2. Talk About Your Purpose
People want to do more than show up at work, do eight hours, and get a paycheck. They want to feel like they are part of something important.
3. Involve People
If the leaders always make decisions, then it is easy for employees to check out. When they are checked out, they don't need to be involved or engaged. Ask people's opinions and let them help to make decisions.
4. Be Fair To Everyone
Your engineers or salespeople may appear to be the key to growing your business, and you may want to reward them. But when you reward them and keep on ignoring your other employees, you can create a "them and us" situation. Make sure to reward every role within the company for their contributions. You may not realize how one position supports another.
5. Create Trust
Leaders need to do what they say they are going to do. If they can't, then they need to explain why. Be transparent even when you don't have answers. People prefer to hear something rather than nothing.
6. Empower People
Employees are adults. We want to make decisions, our own choices. We want to take responsibility, decide our destiny, and be independent. When an employee is micro-managed, they tend to lose interest in what they do because the work becomes less about them and more about their manager. Help your employees to make decisions and initiate their actions.
7. Be Accountable
With empowerment comes accountability. People stop being engaged in an organization if they feel that the company doesn't hold people accountable. For example, the team member who always shows up late and leaves early, the boss's nephew who has ideas but not right for the job, and the CEO who talks about equality while promoting his or her friends.
8. Don't Just Ask for Input, Use It
Ask your employees to tell you what is working and what's not. Ask for and insist on honest and direct feedback. Employees usually know better than you about your strengths and weaknesses, opportunities, and threats. When you ignore their feedback, they disengage.

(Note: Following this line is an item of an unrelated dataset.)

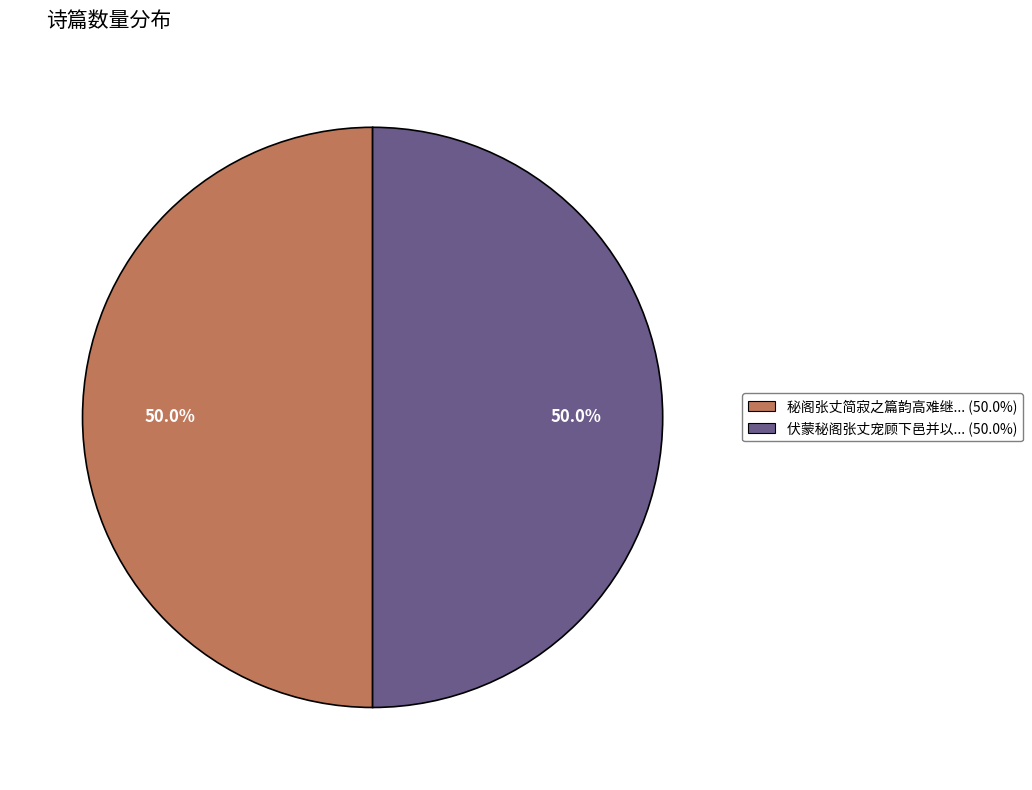

What is the ratio of the value at 伏蒙秘阁张丈宠顾下邑并以... (50.0%) to the value at 秘阁张丈简寂之篇韵高难继... (50.0%)?

1.0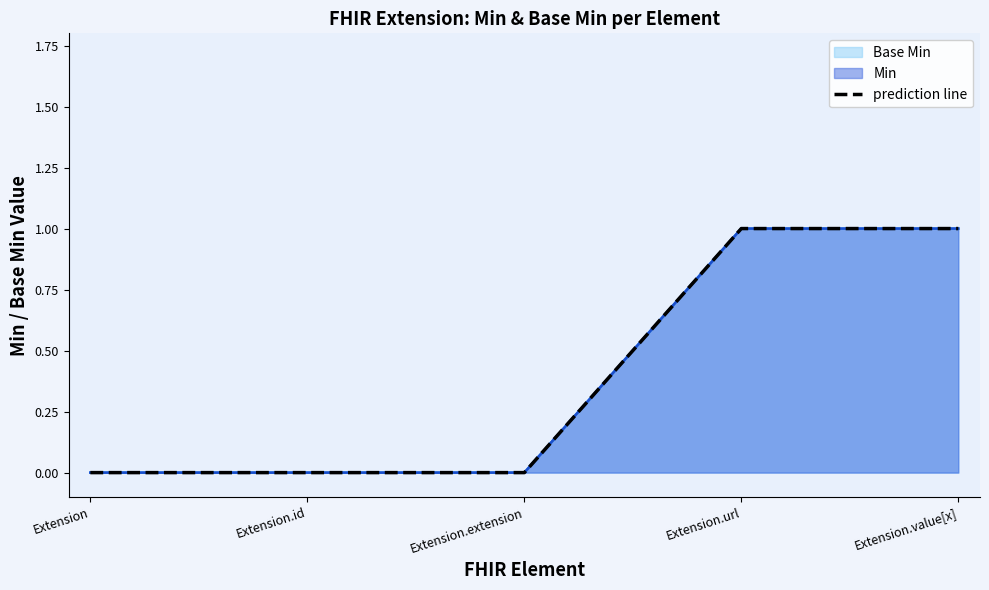

What is the change in value from Extension to Extension.url?

+1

9. Ask for Solutions, Not Complaints
It's fine to have employees tell you what's wrong, but it's more helpful if they come up with issues AND possible solutions. Talking about what's wrong can be cathartic, but may not be empowering. Coming up with answers your team implements is very rewarding. Even coming up with suggestions that aren't implemented can still be satisfying if the employee understands and accepts why that solution doesn't work.
10. The Strategy is Everyone's Business
If senior management plans to diversify products from widgets to teddy bears, it's probably a good idea to have your employees help you create, design, and develop your strategy. They know about the frontline issues. The more they are involved with big-picture, the more they can offset any problems you may not see coming down the pipeline. They become excited about their future and the company's future.
11. Tell Stories
Many cultures use stories as ways of sharing wisdom. Tell stories about why the company does what it does. Share how the team is successful and how its people made that happen. Bringing these stories to the foregrounds helps connect employees with the company's mission. Engagement with stories helps engagement with your people.
Take time not just to talk about what went wrong but also what went right. And take time to celebrate. Not only holiday cards with a Starbucks gift card but regularly. Pizza, potluck, or a pat on the back are all kinds of celebration. Used consistently, authentically, and from the heart, they can be meaningful.
Make sure your salaries and wages match or exceed the market average. If they are not, know why and how you communicate that to your team. For example, you may be a start-up with huge potential for growth, so an employee takes a hit on money now to get a leg up in the future. Also remember to think about bonuses, profit-sharing, spot awards, and productivity or innovation prizes as part of a rewards program. Not thinking about rewards can cause problems with engagement.
14. Think of the Future
The present is now, but the future is what is possible. For many people, the excitement of an adventure as you go to new places can be very motivating. Be honest, open, and authentic with talking about what is possible.
15. Be Nice
If you are always telling your team to work harder, do more, and quicker, you will end up with demoralized teams. Being kind is not bad when you also empower and hold your employees accountable. Ask about someone's spouse and how she or he is doing after surgery. Congratulate someone on their kid winning his or her game. Remember the receptionist's birthday and wish them a Happy Birthday. Being thoughtful is good for business.
Our New Year's Resolution for you and your team is to start 2020 energized and engaged. Not only will these ideas increase output, but it will make reporting to work more enjoyable for all.